Analyse de gestion d'une course d'endurance, ou comment éviter d'exploser en plein vol.
"Le holeshot c'est la victoire" ... oui, mais non. Pas en endurance en tous cas!
Je démarre l'écriture de cet article en visionnant le live du départ du 6h Winter Endurance (par Aristide, FB Aroo ocr Crew), sur lequel certains coureurs semblent déjà bien essoufflés sur la première boucle de positionnement, il reste 6h de course à ce moment là...
Afin de mesurer la perte de vitesse au fil du temps de course, les temps de chaque boucles des 42 finishers ont été analysés suivant le protocole suivant: différence de vitesse entre la moyenne des trois premiers tours et la moyenne des trois derniers. Le résultat est un pourcentage de variation par rapport à la vitesse de départ (trois premiers tours, hors boucle de positionnement).
Voici les résultats condensés sous forme de tableau:
Diminution vitesse | <5% | 5% - 20% | >20% |
Coureurs | 2 | 7 | 33 |
Femmes (9) | 2 | 3 | 4 |
Hommes (33) | 0 | 4 | 29 |
La théorie:
Je vous invite à aller lire l'excellant article de Bruno Heubi, qui fait le tour de la question et donne toutes les clefs pour réussir en endurance.
Les données issues de la littérature et des retours d'expérience d'athlètes de tous niveaux sont sans appel, il faut partir à l'allure cible. Et c'est valable du 5km au 100km!
Donc ici sur une épreuve dont la durée était comprise entre 6h et 6h30, il semblait sage d'adopter dès le départ, y compris et surtout sur la boucle de positionnement (route), une allure plus lente que notre allure marathon. De là une allure comprise entre 5' et 5'15/km semblait adaptée à la tête de course...
Analyse:
On a retenu 5% comme première limite de catégorie, ce qui à titre d'exemple ferait déjà passer un coureur marathon d'une allure de 5'/km à 5'15/km en fin de course. En réalité, les deux athlètes entrant dans cette catégorie ont des variations respectives de 0% et 1%. Cette catégorie comporte donc des athlètes ayant parfaitement su gérer leur allure.
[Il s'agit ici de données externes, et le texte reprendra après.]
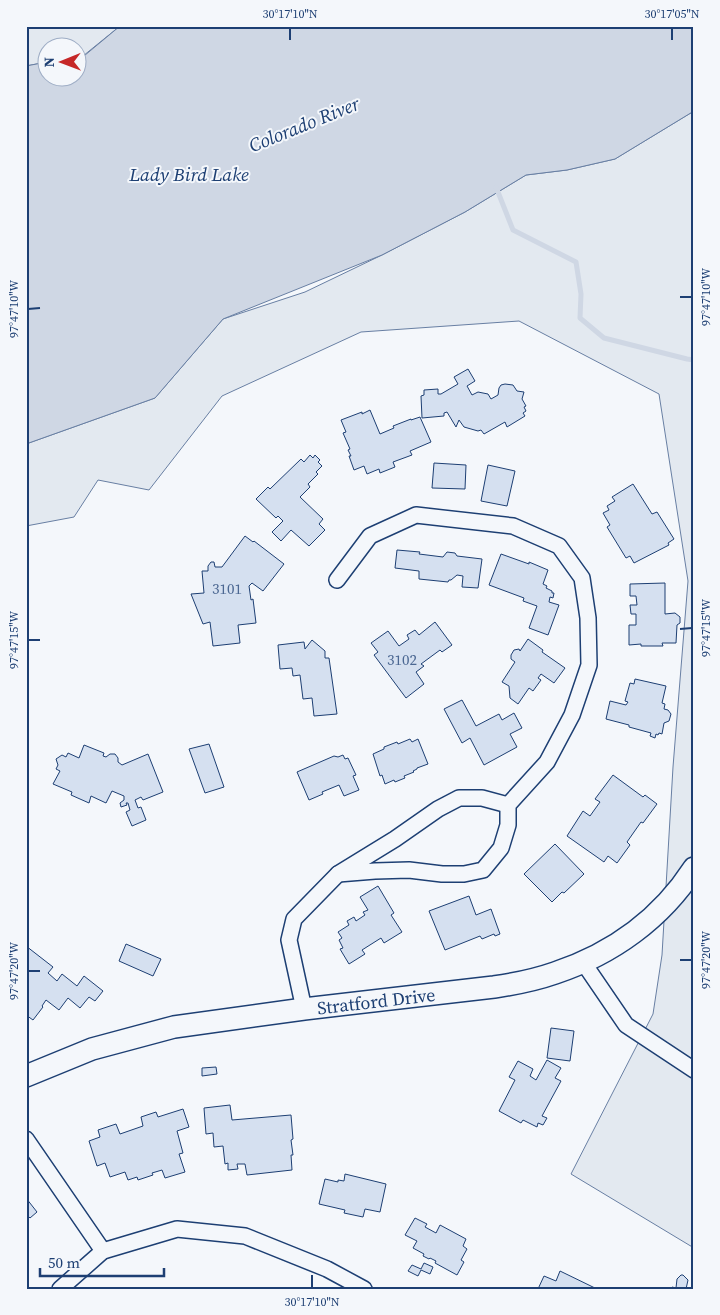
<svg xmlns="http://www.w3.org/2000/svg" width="720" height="1315" font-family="'Source Serif 4',serif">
<rect width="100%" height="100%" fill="#f4f7fb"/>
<g fill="#e3e9f0" stroke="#687fa3">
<polygon points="26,26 120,26 83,56 78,57 78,48 48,48 47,62 26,66"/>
<polygon points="694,111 694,1248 571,1174 653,1014 662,955 673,767 688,581 659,394 519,321 361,332 222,396 149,490 98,480 74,517 26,526 26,444 155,398 223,319 305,292 382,255 465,212 526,175 567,170 615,159"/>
</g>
<polygon fill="#cfd7e4" stroke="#687fa3" points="120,26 694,26 694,111 615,159 567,170 526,175 465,212 382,255 223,319 155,398 26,444 26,66 47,62 48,78 78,78 78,57 84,56"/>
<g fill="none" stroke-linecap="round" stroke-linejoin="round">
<polyline stroke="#cfd7e4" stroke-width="5" points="496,187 513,230 576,262 581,294 580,318 604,338 687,359 694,360"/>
</g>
<g fill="#d5e0f0" stroke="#1d3f73">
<polygon points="468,369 475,381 467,386 472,395 478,392 488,394 491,399 498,395 499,388 501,385 505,384 513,385 517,391 524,392 522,399 526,406 524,407 526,411 523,413 525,416 507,427 505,422 484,434 481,430 478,431 464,427 459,420 456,427 447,412 444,413 444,416 422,418 421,396 424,395 424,390 438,389 438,394 441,394 458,384 454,377"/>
<polygon points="370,410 380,434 394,428 393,426 411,419 411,420 420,417 431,442 410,451 412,455 393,462 395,467 380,473 379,469 367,474 364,466 354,470 349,456 351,456 348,450 350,449 343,433 346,432 341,420 362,412 362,414"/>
<polygon points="310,455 313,458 315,455 320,460 318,462 322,466 316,472 318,474 308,484 310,487 300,497 323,519 319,524 325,530 309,546 291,530 281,541 272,532 283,521 278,516 276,518 256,499 268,487 270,489 301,459 304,462"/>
<polygon points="434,463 466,465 465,489 432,488"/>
<polygon points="488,465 515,471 507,506 481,501"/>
<polygon points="633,484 652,514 657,512 674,539 668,543 669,545 634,563 630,556 626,558 607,527 610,525 603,513 609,510 607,506 615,501 612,497"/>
<polygon points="245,536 253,542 254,541 284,564 263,591 252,583 249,586 251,600 253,599 256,623 238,625 240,643 213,646 210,622 203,624 191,594 204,593 202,571 208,571 208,566 211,562 214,562 215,567 222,567"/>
<polygon points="397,550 420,552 419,554 443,557 447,552 455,553 457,556 482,559 478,588 462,587 463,576 457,575 451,580 449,580 448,582 419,579 419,571 395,568"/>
<polygon points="501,554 529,564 529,562 548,570 543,584 547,586 546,588 552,591 552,593 554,593 553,598 550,597 549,602 559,605 548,635 529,628 537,606 523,601 524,598 489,585"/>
<polygon points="665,583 665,614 675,613 680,617 680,623 677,625 676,643 662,643 663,646 641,646 641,644 629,645 629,625 636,625 636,614 631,614 630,605 637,605 636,596 630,596 630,584"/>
<polygon points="435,622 452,645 442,652 440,650 421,664 424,666 416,672 424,684 406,698 374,655 378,652 371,643 388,631 399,646 409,639 407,635 415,630 419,635"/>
<polygon points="528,639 543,650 542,652 565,668 554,683 541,674 538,678 541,680 533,691 529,688 518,704 510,698 509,686 502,682 515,662 511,659 511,655 514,650 519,649 520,651"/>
<polygon points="312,640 325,651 325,658 329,658 337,714 314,716 312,698 303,699 300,675 293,676 292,668 280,669 278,645 304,642 305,649"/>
<polygon points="635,679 666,686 662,703 665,704 664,709 668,710 671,714 669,721 664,723 662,734 659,733 658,735 656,734 655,738 650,736 651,733 629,727 629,725 606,719 610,701 626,705 628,702 625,701 630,683 634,684"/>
<polygon points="462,700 476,726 499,714 502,720 514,713 522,728 510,734 517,747 484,765 470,738 462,743 444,709"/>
<polygon points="410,739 412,742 418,739 428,764 417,768 417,769 413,771 414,772 404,776 405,778 395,782 394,780 385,784 382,775 380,776 373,754 384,749 384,747 397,742 398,744"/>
<polygon points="209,744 224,787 205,793 189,749"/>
<polygon points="84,745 104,753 103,756 106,757 110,754 115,754 118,758 118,762 122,765 148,754 163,792 143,800 141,797 135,800 138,808 141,807 146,820 132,826 126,812 130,810 128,803 126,803 127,805 121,807 120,803 124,800 124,796 112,791 106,803 91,796 89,803 71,795 72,792 53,784 60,771 56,769 58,765 56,759 62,755 66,757 68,753 79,758"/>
<polygon points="343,755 345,759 348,758 356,775 353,776 359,790 344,796 339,785 322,792 323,794 309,800 297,772 334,756 338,757"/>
<polygon points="613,775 643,797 645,795 657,804 643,823 641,822 627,842 630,845 617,863 608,856 604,862 567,836 583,811 590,816 600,802 595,799"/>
<polygon points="555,844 584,874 564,893 562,892 552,902 524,874"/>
<polygon points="378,886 394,913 391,915 402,932 384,943 381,938 362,950 365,954 349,964 340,949 343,948 339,940 342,938 338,932 349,925 347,921 354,917 356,921 365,915 363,912 368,910 360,897"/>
<polygon points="469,896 476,915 491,909 500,934 495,936 494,934 482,939 480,936 445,950 429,911"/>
<polygon points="126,944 161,959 153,976 119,961"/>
<polygon points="26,946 53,967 48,973 57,981 62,974 77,986 84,976 103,991 95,1001 89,997 80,1008 68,998 59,1010 46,1000 42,1006 43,1007 33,1020 26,1015 26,996 28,993 26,991"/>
<polygon points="551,1028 574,1031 570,1061 547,1058"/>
<polygon points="547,1060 561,1068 555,1078 561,1081 542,1116 547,1118 543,1125 538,1123 537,1127 523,1120 521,1123 499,1111 515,1080 509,1077 518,1061 533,1069 530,1076 536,1080"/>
<polygon points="216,1067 217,1074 202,1076 202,1068"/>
<polygon points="230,1105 232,1120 291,1115 293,1139 291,1140 293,1155 291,1155 292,1170 247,1175 245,1164 237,1164 238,1169 228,1170 228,1163 225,1164 223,1146 214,1147 213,1133 206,1134 204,1108"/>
<polygon points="183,1109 189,1127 177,1131 183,1153 179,1154 185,1172 165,1178 162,1170 152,1173 153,1175 138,1180 137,1177 128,1180 125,1172 110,1177 105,1163 97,1166 89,1141 100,1137 98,1130 116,1124 120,1134 143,1126 141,1117 156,1112 158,1117"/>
<polygon points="345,1174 386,1184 380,1212 365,1209 363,1217 344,1213 345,1210 319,1204 325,1179 338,1182 338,1180 344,1181"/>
<polygon points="26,1198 37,1212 30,1218 26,1214"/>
<polygon points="415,1218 427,1224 425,1227 436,1233 440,1225 466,1239 463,1246 467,1249 461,1260 464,1262 457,1275 435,1263 436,1261 430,1258 429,1259 423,1256 424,1254 413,1248 417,1241 405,1235"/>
<polygon points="424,1263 433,1267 430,1274 421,1270 418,1276 408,1271 412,1265 421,1269"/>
<polygon points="560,1271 597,1289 538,1289 544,1276 556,1281"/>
<polygon points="681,1275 683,1275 688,1280 686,1289 671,1289 672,1287 676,1288 677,1279"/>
</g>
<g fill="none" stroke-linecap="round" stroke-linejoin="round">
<g stroke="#1d3f73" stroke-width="18">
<g id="street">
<polyline points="337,580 370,536 416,515 513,526 559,546 582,578 588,618 589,665 572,715 547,762 508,805 508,825 501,848 483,870 464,874 442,874 409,870 375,871 338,874"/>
<polyline points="583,962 626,1025 694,1070"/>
<polyline points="304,1009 289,940 294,919 338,874 395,839 438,809 459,798 482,798 508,805"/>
<polyline points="26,1139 103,1251"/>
<polyline points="60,1289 103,1251 177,1229 245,1236 327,1269 364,1289"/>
</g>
</g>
<g stroke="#1d3f73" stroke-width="24">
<g id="secondary">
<path id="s1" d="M26 1076 92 1049 174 1027 304 1009 494 987C515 984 535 980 555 973 612 954 661 919 694 868"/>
</g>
</g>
<use href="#street" stroke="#f4f7fb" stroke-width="15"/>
<use href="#secondary" stroke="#f4f7fb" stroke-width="21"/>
</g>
<path fill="none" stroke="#1d3f73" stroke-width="2" d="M290 28V40M672 28V40M680 297H692M28 309 40 308M680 629 692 628M28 640H40M680 960H692M28 971H40M312 1275V1288"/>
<g text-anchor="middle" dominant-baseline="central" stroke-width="4" stroke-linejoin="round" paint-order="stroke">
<g font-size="15" fill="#4b6792">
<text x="227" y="588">3101</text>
<text x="402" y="659">3102</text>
</g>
<g font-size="18" fill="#1d3f73" stroke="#f4f7fb">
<text stroke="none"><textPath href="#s1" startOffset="360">Stratford Drive</textPath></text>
</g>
<g font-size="19" font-style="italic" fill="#1d3f73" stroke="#f4f7fb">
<text transform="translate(304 124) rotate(-22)">Colorado River</text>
<text x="189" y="174">Lady Bird Lake</text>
</g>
</g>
<rect width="720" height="1315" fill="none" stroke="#f4f7fb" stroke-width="55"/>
<g transform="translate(62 62) rotate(269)"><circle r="24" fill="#f4f7fb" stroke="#9eadc5"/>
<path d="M0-4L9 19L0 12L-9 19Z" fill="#c62828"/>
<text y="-8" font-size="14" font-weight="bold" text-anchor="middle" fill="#1d3f73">N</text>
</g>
<path d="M40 1268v8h124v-8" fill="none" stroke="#1d3f73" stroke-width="2.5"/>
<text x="48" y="1268" font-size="15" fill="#1d3f73" stroke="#f4f7fb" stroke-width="4" paint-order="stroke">50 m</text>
<rect x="28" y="28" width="664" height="1260" fill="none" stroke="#1d3f73" stroke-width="2"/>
<g font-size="12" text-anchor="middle" fill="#1d3f73">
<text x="290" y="18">30°17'10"N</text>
<text x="672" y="18">30°17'05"N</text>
<text transform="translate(706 297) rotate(-90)" y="4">97°47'10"W</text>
<text transform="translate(14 309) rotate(-90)" y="4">97°47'10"W</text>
<text transform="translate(706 628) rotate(-90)" y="4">97°47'15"W</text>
<text transform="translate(14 640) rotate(-90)" y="4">97°47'15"W</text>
<text transform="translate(706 960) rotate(-90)" y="4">97°47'20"W</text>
<text transform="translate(14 971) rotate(-90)" y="4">97°47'20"W</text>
<text x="312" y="1306">30°17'10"N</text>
</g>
</svg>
Une seconde catégorie regroupe les coureurs ayant "minimisé les dégâts", avec une perte de vitesse maximale de 20%. Appliqué à un pace marathon, ça équivaut à passer de 5'/km à 6'/km sur les 10 derniers km. Pourrait on dans ce cas considérer avoir couru à la bonne vitesse au début?
Le dernière catégorie comporte les coureurs ayant davantage "subit" la course.
Bien sûr s'agissant de course à obstacles, d'autre paramètres entrent en compte : échecs plus fréquents et tentatives multiples aux obstacles, blessures, mais sont tout autant à intégrer à la gestion de course dès le départ.
Bilan:
La majorité des coureurs de cette épreuve a une grande marge de progression, sans forcément s'entrainer davantage, mais simplement en démarrant plus lentement. C'est contre intuitif, et pourtant...
Les femmes semblent naturellement plus disposées à une gestion prudente, et donc mieux armées pour ce type d'épreuve. Les résultats en ultra trail mettent d'ailleurs en évidence un pourcentage de finisher plus important chez les femmes que chez les hommes.
Pour les coureurs envisageant un Ultra (Morzine, trail...), accordez la plus grande importance à votre allure de départ.
Arriver en zone de transition sur un Ultra (Andorre et Morzine pour mon cas) et sentir qu'on a les ressources pour accélérer sur la deuxième boucle a quelque chose de grisant (c'est aussi à ce moment qu'on se rend compte que la majorité des coureurs qu'on double, partis fort, termineront leur course dans la souffrance).
La même gestion nous avait offert une victoire sur un 24h en Belgique en duo.
"On ne gagne pas un Ultra, ce sont les autres qui le perde".
Ne faites pas LA course, faites VOTRE course.